═════ TEXT ═════

Siegel der Universität Heidelberg
Bild / picture

Begründerin der Wullie-Forschung

30. Januar 2007

Anne Hoyers Untersuchung des populärsten Comics in Schottland: Das "British Standard English" hält immer mehr Einzug


Anne Hoyers Untersuchung des populärsten Comics in Schottland  
Die Heidelberger Wissenschaftlerin Anne Hoyer mit ihren Forschungsobjekten
Foto : Oliver Fink

In Schottland kennt ihn jeder: William Russell, einen neunjährigen Lausebengel mit jeder Menge Unfug im Kopf. Vor 70 Jahren erblickte er das Licht der Welt und ist seitdem nicht gealtert. Denn Wullie, so sein Spitzname, ist eine Comic-Figur. Seit 1936 begeistert er die Leser der schottischen "Sunday Post". Laut einer Umfrage aus dem Jahr 2004 gehört die Lektüre der Serie zu den "100 things to do in Scotland before dying", im gleichen Jahr wurde diese "schottische Ikone" (BBC) zudem in den Rang eines Nationalhelden erhoben – noch vor Sean Connery.

═════ DATENSÄTZE ═════

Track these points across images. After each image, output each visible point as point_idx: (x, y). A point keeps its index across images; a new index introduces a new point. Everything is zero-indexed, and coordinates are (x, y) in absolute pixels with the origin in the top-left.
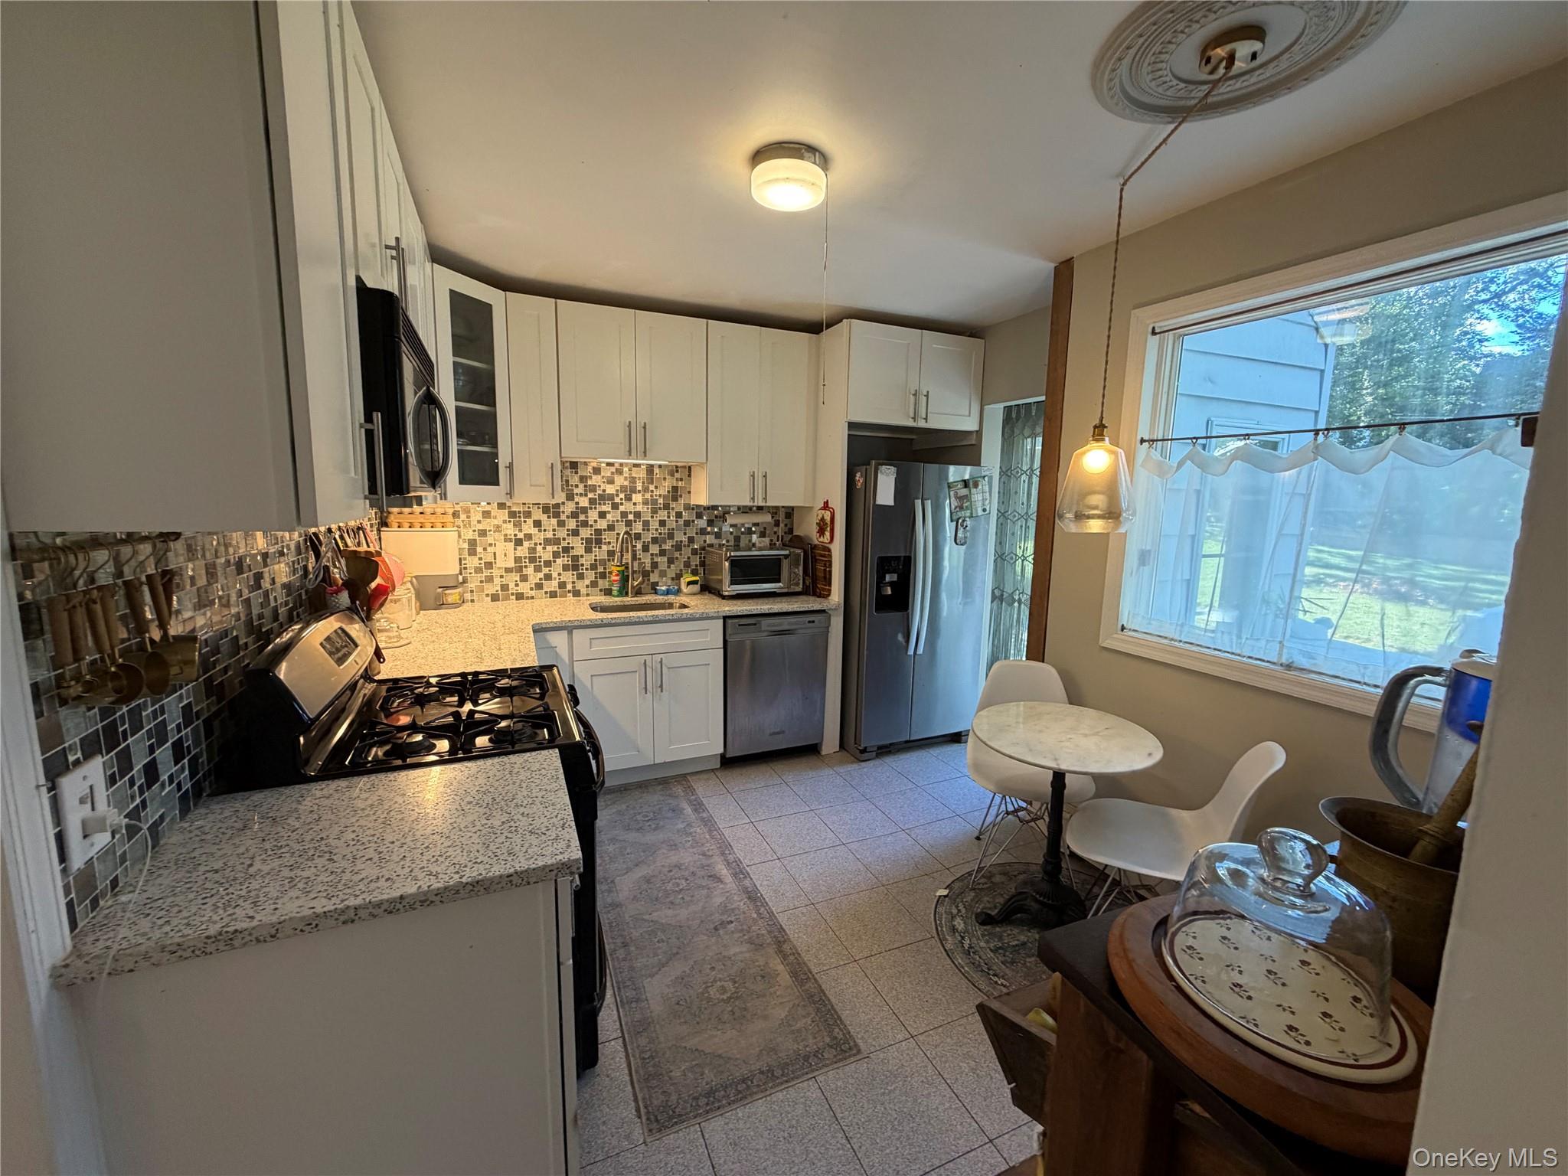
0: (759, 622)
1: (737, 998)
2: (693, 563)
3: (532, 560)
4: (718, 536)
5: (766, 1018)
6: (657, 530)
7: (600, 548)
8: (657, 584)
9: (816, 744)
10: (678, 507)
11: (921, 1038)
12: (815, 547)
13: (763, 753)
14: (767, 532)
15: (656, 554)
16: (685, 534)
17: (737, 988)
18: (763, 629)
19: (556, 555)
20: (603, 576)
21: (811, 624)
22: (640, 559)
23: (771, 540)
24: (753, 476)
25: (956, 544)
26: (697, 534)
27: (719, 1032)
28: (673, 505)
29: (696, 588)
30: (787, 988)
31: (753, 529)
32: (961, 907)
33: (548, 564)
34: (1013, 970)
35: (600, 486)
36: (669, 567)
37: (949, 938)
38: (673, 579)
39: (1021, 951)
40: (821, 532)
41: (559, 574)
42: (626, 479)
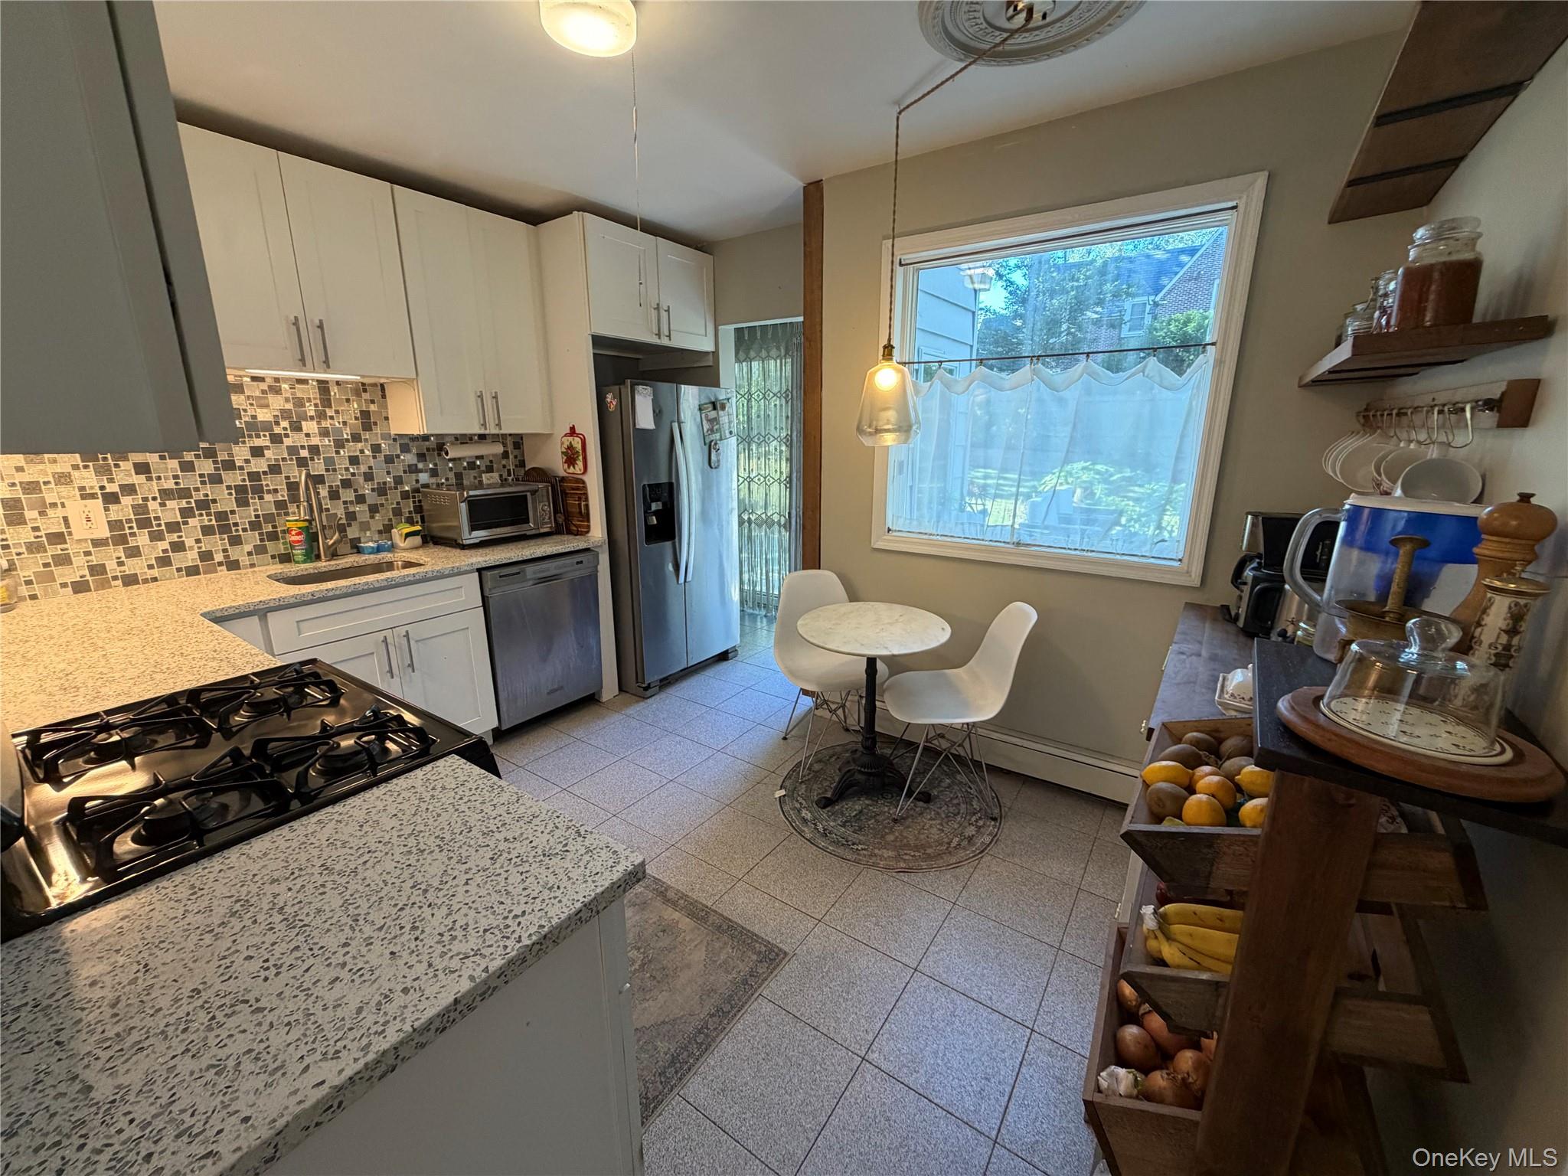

═════

#### [AUFGABE]
Wiederholen Sie aus dem Text über die Wullie-Forschung wortgetreu alles von „In Schottland kennt“ bis hinunter zu „vor Sean Connery.“.

#### [ERGEBNIS]
In Schottland kennt ihn jeder: William Russell, einen neunjährigen Lausebengel mit jeder Menge Unfug im Kopf. Vor 70 Jahren erblickte er das Licht der Welt und ist seitdem nicht gealtert. Denn Wullie, so sein Spitzname, ist eine Comic-Figur. Seit 1936 begeistert er die Leser der schottischen "Sunday Post". Laut einer Umfrage aus dem Jahr 2004 gehört die Lektüre der Serie zu den "100 things to do in Scotland before dying", im gleichen Jahr wurde diese "schottische Ikone" (BBC) zudem in den Rang eines Nationalhelden erhoben – noch vor Sean Connery.